There’s an immediate “reporting” artifact. Many public health departments are short-staffed on the holiday, and they aren’t able to tabulate all the new COVID-19 test results that arrive on the holiday itself. That creates a sharp one-day dip-and-rebound in reported rates. We saw that at Thanksgiving, predicted in Post #901, confirmed just post-Thanksgiving in Post #909). And, as above, we’ve now seen that same pattern for Christmas day.
There are other artifacts, but they will be more subtle than that, and harder to spot. Presumably, there’s a slowdown in the actual rate of testing (because who goes out on Thanksgiving to get a COVID-19 test), and that shows up as a dip in the rates a few days later. Finally, there’s the actual “surge” — if any — the actual increase in infections due to holiday travel and such, that shows up anywhere from 12 days to three weeks after-the-fact.
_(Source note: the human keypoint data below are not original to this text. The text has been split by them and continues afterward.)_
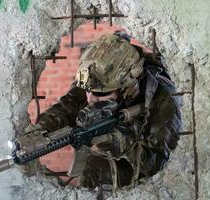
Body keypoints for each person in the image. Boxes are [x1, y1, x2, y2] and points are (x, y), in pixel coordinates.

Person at [14, 32, 182, 190]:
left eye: (101, 95)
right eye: (88, 91)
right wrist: (41, 132)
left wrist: (117, 142)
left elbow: (156, 162)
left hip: (133, 169)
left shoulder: (164, 100)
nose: (90, 99)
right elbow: (68, 106)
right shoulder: (96, 82)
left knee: (97, 168)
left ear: (127, 89)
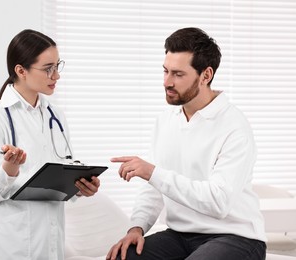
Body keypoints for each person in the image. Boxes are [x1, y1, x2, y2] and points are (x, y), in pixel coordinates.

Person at [106, 27, 266, 260]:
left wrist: (152, 172)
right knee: (122, 257)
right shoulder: (166, 121)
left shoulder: (234, 126)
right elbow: (154, 189)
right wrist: (136, 227)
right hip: (180, 235)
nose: (167, 82)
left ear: (206, 75)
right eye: (165, 71)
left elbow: (218, 202)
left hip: (236, 237)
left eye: (178, 74)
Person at [0, 29, 100, 260]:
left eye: (57, 66)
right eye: (47, 68)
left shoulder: (56, 116)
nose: (56, 76)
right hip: (14, 244)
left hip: (52, 239)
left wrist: (81, 187)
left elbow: (64, 168)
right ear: (21, 70)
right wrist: (9, 170)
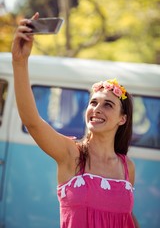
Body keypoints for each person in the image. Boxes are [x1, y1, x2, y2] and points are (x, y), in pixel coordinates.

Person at [11, 12, 140, 228]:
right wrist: (20, 62)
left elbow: (126, 216)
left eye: (108, 105)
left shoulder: (127, 167)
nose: (97, 109)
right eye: (93, 103)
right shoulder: (71, 154)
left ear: (122, 119)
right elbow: (32, 121)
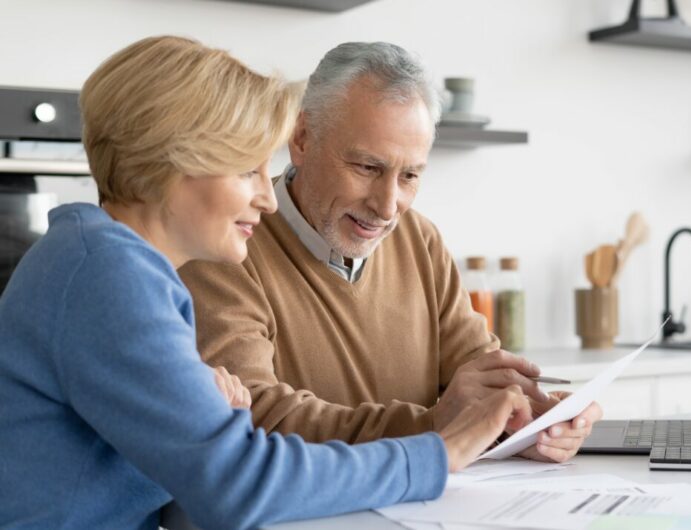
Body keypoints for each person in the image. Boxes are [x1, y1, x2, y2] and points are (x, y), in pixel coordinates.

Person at [0, 36, 533, 530]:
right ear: (174, 165)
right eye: (246, 170)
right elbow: (239, 483)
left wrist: (214, 421)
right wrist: (438, 453)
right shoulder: (108, 275)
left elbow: (201, 472)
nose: (268, 196)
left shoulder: (104, 261)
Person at [179, 42, 601, 462]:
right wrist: (434, 427)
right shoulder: (225, 244)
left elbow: (480, 372)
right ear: (302, 139)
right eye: (367, 168)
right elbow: (257, 415)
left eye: (410, 175)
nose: (387, 206)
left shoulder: (420, 239)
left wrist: (535, 419)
This post is about an odd discovery that I made when try to smooth out the Christmas reporting artifact, shown above. The discovery is that there isn’t a simple offsetting dip-and-rebound in the reported rates. The rebound isn’t as big as the dip. There’s actually a small, permanent one-off reduction in the number of positive cases found, associated with that holiday day. True for Christmas. And, in hindsight, true for Thanksgiving as well.
It’s as if some people who would have tested positive just never bother to get tested. Presumably, because of the holiday. And never get tested afterwards, to make up for it. Presumably because, eh, they probably don’t have a very bad case of COVID-19. And so, apparently, just deal with their COVID infection.
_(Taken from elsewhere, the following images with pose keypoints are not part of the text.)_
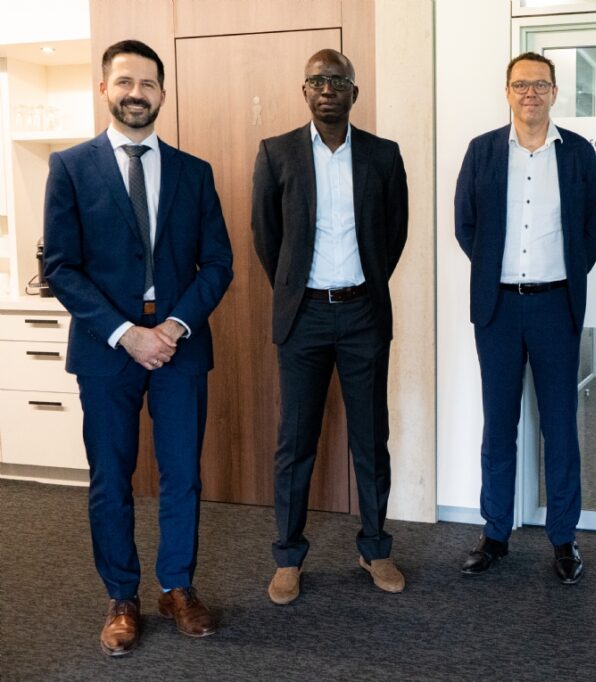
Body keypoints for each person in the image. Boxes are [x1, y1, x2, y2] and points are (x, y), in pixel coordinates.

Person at [43, 39, 233, 656]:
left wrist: (173, 327)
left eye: (148, 84)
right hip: (107, 349)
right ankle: (121, 596)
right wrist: (127, 334)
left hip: (179, 345)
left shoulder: (194, 172)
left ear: (162, 93)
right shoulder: (70, 168)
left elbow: (219, 263)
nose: (136, 94)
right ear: (104, 89)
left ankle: (177, 587)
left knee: (182, 476)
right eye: (124, 82)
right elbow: (63, 269)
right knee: (110, 478)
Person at [252, 49, 409, 602]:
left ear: (352, 93)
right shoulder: (277, 153)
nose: (326, 89)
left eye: (336, 81)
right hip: (304, 318)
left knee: (371, 438)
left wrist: (361, 286)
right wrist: (298, 290)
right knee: (296, 441)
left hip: (364, 312)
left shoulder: (383, 156)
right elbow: (267, 238)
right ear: (304, 90)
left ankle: (375, 549)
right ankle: (289, 557)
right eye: (316, 80)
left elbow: (394, 234)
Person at [455, 51, 596, 584]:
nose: (530, 94)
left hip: (554, 306)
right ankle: (495, 533)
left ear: (554, 92)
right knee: (499, 426)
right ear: (507, 91)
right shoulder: (482, 152)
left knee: (560, 426)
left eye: (540, 85)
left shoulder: (579, 154)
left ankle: (564, 539)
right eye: (521, 85)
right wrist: (501, 271)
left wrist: (558, 275)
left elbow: (595, 231)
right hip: (497, 309)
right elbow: (465, 225)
This is no more than an odd footnote. My real goal here was to talk about trends. But, in fact, I just have to let the Christmas data glitches work their way through the system before I can talk about trends again.
A small amount of detail follows.
A couple of quick attempts to smooth the artifact.
I spent a lot of my career dealing with bad data. In that context, dealing with these short-term reporting artifacts is a piece of cake, because I know what’s generating them.
Or so I thought.
The biggest problem with the artifacts — the √-mark ends of the lines above is that they put the last data point in the wrong place. Intellectually, you may realize that √-marks are reporting artifacts. But your eye can’t ignore them. Your eye judges a trend based on where we were, versus where we ended up. And the √-marks — even though we know they aren’t really the true trend — fool the eye.
And so, my goal is to put together a simple way to smooth out the ends of the lines and get the ends roughly where they should be. I want the very end of the line — the last data point — to be (and look like it’s) in roughly the right place.
We can try the simple-minded approach of just averaging 12/25 and 12/26. The idea being that the under-reporting of 12/25 is made up by the over-reporting of 12/26. But as you can see below, that just replaces the check-mark ends of the lines with a straight line segment. That looks worse than the original.
Above: A bad attempt at smoothing the data reporting artifact.
Instead, I note that trends typically continue from day to day. That is, the inflection points on these curves are relatively few and far between, and most of the time, whatever the trend was yesterday, well, that’s usually today’s trend as well, plus-or-minus.
It takes just a bit of algebra to use the trend for (say) the 23rd+24th, versus the 25th+26th, to allocate the counts across the 25th and 26th. This converts the end of the line into a straight-line continuation of whatever that two-day trend was.
By eye, that looks a little “over-done”. The ends of the lines are too low. It looks like there’s a sudden, simultaneous acceleration of the downward trend.
And that’s because the (simple) sum of new cases/100,000/day, by state, for the 25th and 26th is, in fact, quite low. It’s about 10% lower than one would expect, based on the just-prior trends (from the 20th to the 24th).
What’s more: 1) That 10% never returns. I never get a day with an excess of 10%, to make up for that 10% shortfall on the 25th and 26th combined. And 2) This also happened at Thanksgiving, I just didn’t notice it.
My conclusion is that this isn’t just a reporting artifact. With a little more analysis, I conclude that 1) There was not some huge rush of testing prior to the holiday. 2) To the contrary, it looks like maybe 10% of people who would otherwise have gotten tested just skipped it, in the days just before the holiday, and 3) That shows up in low counts for the 25th and just-following days, independent of down-and-up data reporting artifact on the 25th and 26th.
And the same thing happened at Thanksgiving.
So that’s an oddity. I can’t really even guess why that happens. But I’m pretty sure that it happens. Right at the holiday, and for a few days afterward, there’s an actual, real reduction in newly-diagnosed COVID-19 cases. For Christmas, that was about 10%. I can only guess that people with a mild case, who would otherwise have gotten tested, simply carry on with their lives. But that’s just a guess.